* **Alıştırma verileri**:

= = = = =

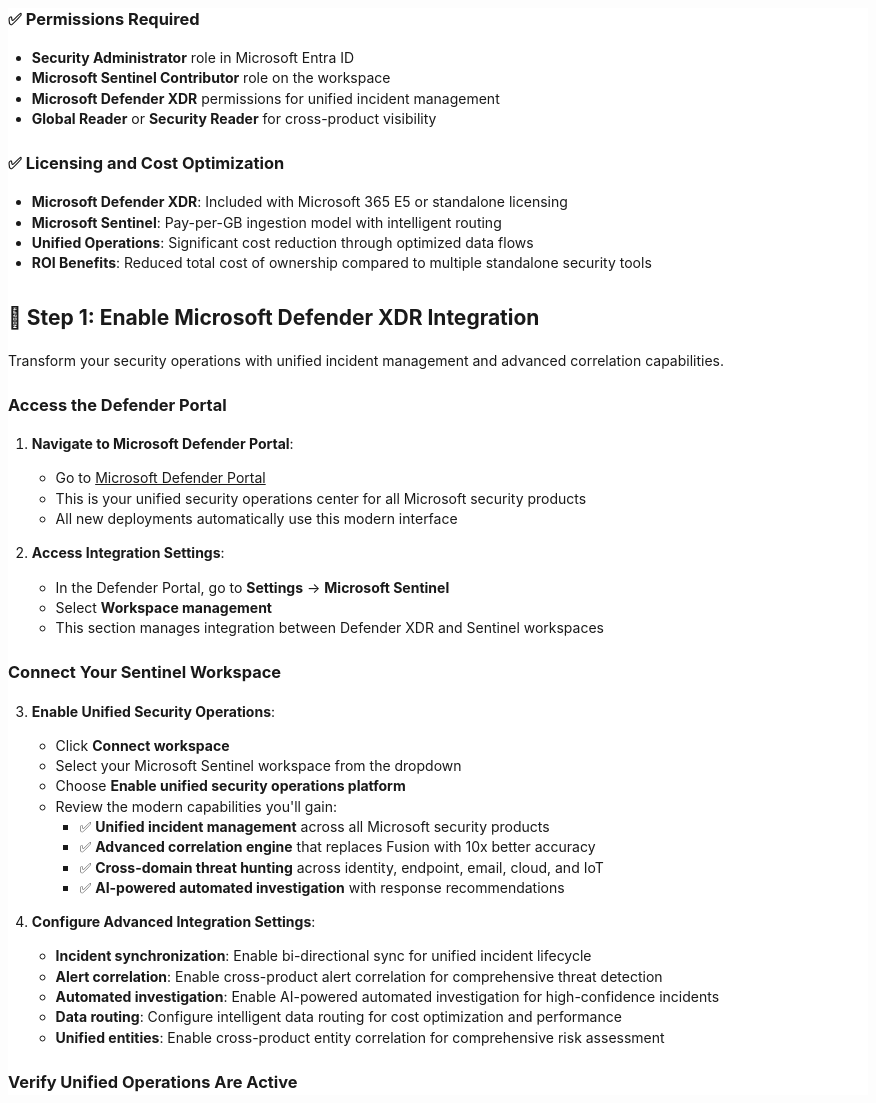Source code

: ### ✅ **Permissions Required**
- **Security Administrator** role in Microsoft Entra ID
- **Microsoft Sentinel Contributor** role on the workspace
- **Microsoft Defender XDR** permissions for unified incident management
- **Global Reader** or **Security Reader** for cross-product visibility

### ✅ **Licensing and Cost Optimization**
- **Microsoft Defender XDR**: Included with Microsoft 365 E5 or standalone licensing
- **Microsoft Sentinel**: Pay-per-GB ingestion model with intelligent routing
- **Unified Operations**: Significant cost reduction through optimized data flows
- **ROI Benefits**: Reduced total cost of ownership compared to multiple standalone security tools

## 🔗 Step 1: Enable Microsoft Defender XDR Integration

Transform your security operations with unified incident management and advanced correlation capabilities.

### **Access the Defender Portal**

1. **Navigate to Microsoft Defender Portal**:
   - Go to [Microsoft Defender Portal](https://security.microsoft.com)
   - This is your unified security operations center for all Microsoft security products
   - All new deployments automatically use this modern interface

2. **Access Integration Settings**:
   - In the Defender Portal, go to **Settings** → **Microsoft Sentinel**
   - Select **Workspace management**
   - This section manages integration between Defender XDR and Sentinel workspaces

### **Connect Your Sentinel Workspace**

3. **Enable Unified Security Operations**:
   - Click **Connect workspace**
   - Select your Microsoft Sentinel workspace from the dropdown
   - Choose **Enable unified security operations platform**
   - Review the modern capabilities you'll gain:
     - ✅ **Unified incident management** across all Microsoft security products
     - ✅ **Advanced correlation engine** that replaces Fusion with 10x better accuracy
     - ✅ **Cross-domain threat hunting** across identity, endpoint, email, cloud, and IoT
     - ✅ **AI-powered automated investigation** with response recommendations

4. **Configure Advanced Integration Settings**:
   - **Incident synchronization**: Enable bi-directional sync for unified incident lifecycle
   - **Alert correlation**: Enable cross-product alert correlation for comprehensive threat detection
   - **Automated investigation**: Enable AI-powered automated investigation for high-confidence incidents
   - **Data routing**: Configure intelligent data routing for cost optimization and performance
   - **Unified entities**: Enable cross-product entity correlation for comprehensive risk assessment

### **Verify Unified Operations Are Active**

= = = = =

* **Görev tanımı**: Yukarıdaki kayıtlarda yer alan kaynak metni, "Defender Portal" yerine "Defender Console" koyarak yeniden yazın; geri kalan her şey aynen kalsın. Resimleri cevaba almayın.

* **Çözüm aşağıda**:
Source code

: ### ✅ **Permissions Required**
- **Security Administrator** role in Microsoft Entra ID
- **Microsoft Sentinel Contributor** role on the workspace
- **Microsoft Defender XDR** permissions for unified incident management
- **Global Reader** or **Security Reader** for cross-product visibility

### ✅ **Licensing and Cost Optimization**
- **Microsoft Defender XDR**: Included with Microsoft 365 E5 or standalone licensing
- **Microsoft Sentinel**: Pay-per-GB ingestion model with intelligent routing
- **Unified Operations**: Significant cost reduction through optimized data flows
- **ROI Benefits**: Reduced total cost of ownership compared to multiple standalone security tools

## 🔗 Step 1: Enable Microsoft Defender XDR Integration

Transform your security operations with unified incident management and advanced correlation capabilities.

### **Access the Defender Console**

1. **Navigate to Microsoft Defender Console**:
   - Go to [Microsoft Defender Console](https://security.microsoft.com)
   - This is your unified security operations center for all Microsoft security products
   - All new deployments automatically use this modern interface

2. **Access Integration Settings**:
   - In the Defender Console, go to **Settings** → **Microsoft Sentinel**
   - Select **Workspace management**
   - This section manages integration between Defender XDR and Sentinel workspaces

### **Connect Your Sentinel Workspace**

3. **Enable Unified Security Operations**:
   - Click **Connect workspace**
   - Select your Microsoft Sentinel workspace from the dropdown
   - Choose **Enable unified security operations platform**
   - Review the modern capabilities you'll gain:
     - ✅ **Unified incident management** across all Microsoft security products
     - ✅ **Advanced correlation engine** that replaces Fusion with 10x better accuracy
     - ✅ **Cross-domain threat hunting** across identity, endpoint, email, cloud, and IoT
     - ✅ **AI-powered automated investigation** with response recommendations

4. **Configure Advanced Integration Settings**:
   - **Incident synchronization**: Enable bi-directional sync for unified incident lifecycle
   - **Alert correlation**: Enable cross-product alert correlation for comprehensive threat detection
   - **Automated investigation**: Enable AI-powered automated investigation for high-confidence incidents
   - **Data routing**: Configure intelligent data routing for cost optimization and performance
   - **Unified entities**: Enable cross-product entity correlation for comprehensive risk assessment

### **Verify Unified Operations Are Active**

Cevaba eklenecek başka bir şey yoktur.